◆ ASSIGNMENT
Reproduce only the lines from the one containing "یک مقام آمریکایی" through the end of the data, exactly as they stand.

◆ Stored data entries
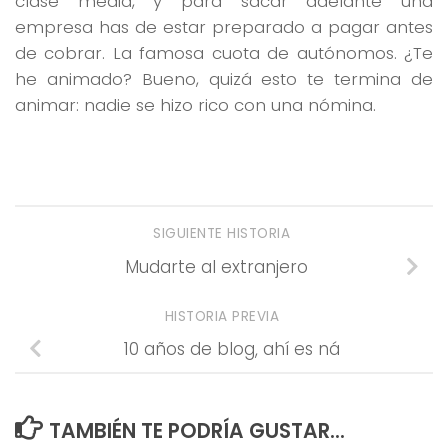
clase media, y para sacar adelante una
empresa has de estar preparado a pagar antes
de cobrar. La famosa cuota de autónomos. ¿Te
he animado? Bueno, quizá esto te termina de
animar: nadie se hizo rico con una nómina.
SIGUIENTE HISTORIA
Mudarte al extranjero
HISTORIA PREVIA
10 años de blog, ahí es ná
TAMBIÉN TE PODRÍA GUSTAR...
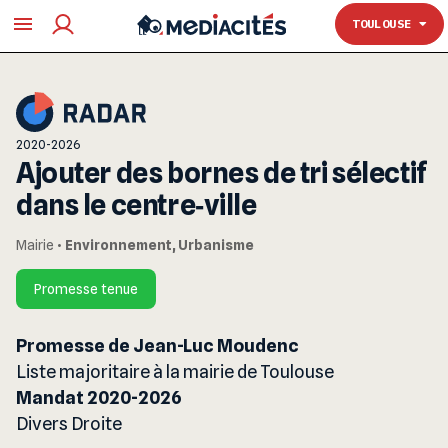
TOULOUSE
TOULOUSE
2020-2026
Ajouter des bornes de tri sélectif
dans le centre‐ville
Mairie
•
Environnement, Urbanisme
Promesse tenue
Promesse de Jean-Luc Moudenc
Liste majoritaire à la mairie de Toulouse
Mandat 2020-2026
Divers Droite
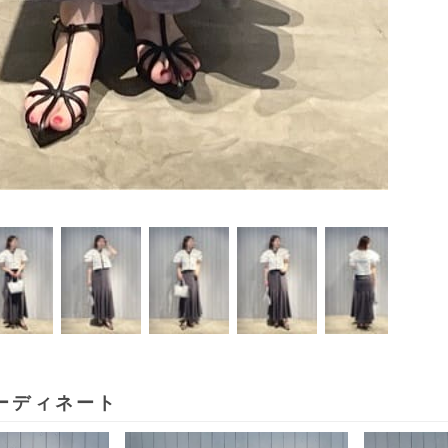
ーディネート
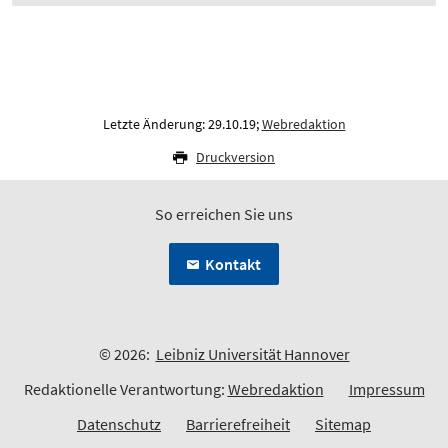
Letzte Änderung: 29.10.19;
Webredaktion
Druckversion
So erreichen Sie uns
Kontakt
© 2026:
Leibniz Universität Hannover
Redaktionelle Verantwortung:
Webredaktion
Impressum
Datenschutz
Barrierefreiheit
Sitemap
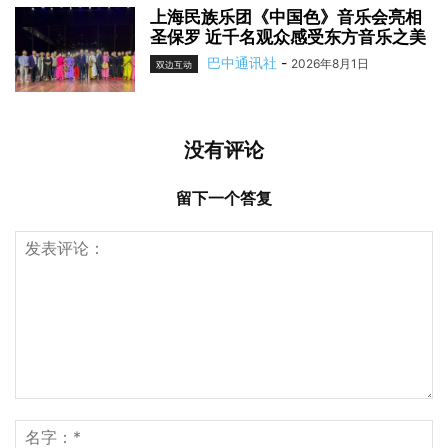
上海民族乐团《中国色》音乐会亮相
圣保罗 近千名观众感受东方音乐之美
巴中通讯社
-
2026年8月1日
双边互动
没有评论
留下一个答复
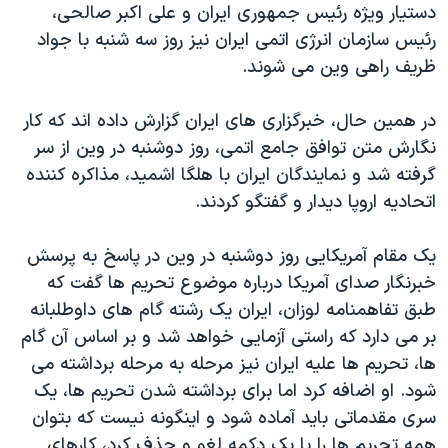
دستیار ویژه رئیس جمهوری ایران و علی اکبر صالحی،
رئیس سازمان انرژی اتمی ایران نیز روز سه شنبه با جواد
ظریف راهی وین می شوند.
در همین حال، خبرگزاری های ایران گزارش داده اند که کار
نگارش متن توافق جامع اتمی، روز دوشنبه در وین از سر
گرفته شد و نمایندگان ایران با هلگا اشمید، مذاکره کننده
اتحادیه اروپا دیدار و گفتگو کردند.
یک مقام آمریکایی روز دوشنبه در وین در پاسخ به پرسش
خبرنگار صدای آمریکا درباره موضوع تحریم ها گفت که
طبق تفاهمنامه لوزان، ایران یک رشته گام های داوطلبانه
بر می دارد که راستی آزمایی خواهد شد و بر اساس آن گام
ها، تحریم ها علیه ایران نیز مرحله به مرحله برداشته می
شود. او اضافه کرد اما برای برداشته شدن تحریم ها، یک
سری مقدماتی باید آماده شود و اینگونه نیست که بتوان
همه تحریم ها را با یک دکمه لغو و حذف کرد، کارهای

◆ EXERCISE ANSWER
یک مقام آمریکایی روز دوشنبه در وین در پاسخ به پرسش
خبرنگار صدای آمریکا درباره موضوع تحریم ها گفت که
طبق تفاهمنامه لوزان، ایران یک رشته گام های داوطلبانه
بر می دارد که راستی آزمایی خواهد شد و بر اساس آن گام
ها، تحریم ها علیه ایران نیز مرحله به مرحله برداشته می
شود. او اضافه کرد اما برای برداشته شدن تحریم ها، یک
سری مقدماتی باید آماده شود و اینگونه نیست که بتوان
همه تحریم ها را با یک دکمه لغو و حذف کرد، کارهای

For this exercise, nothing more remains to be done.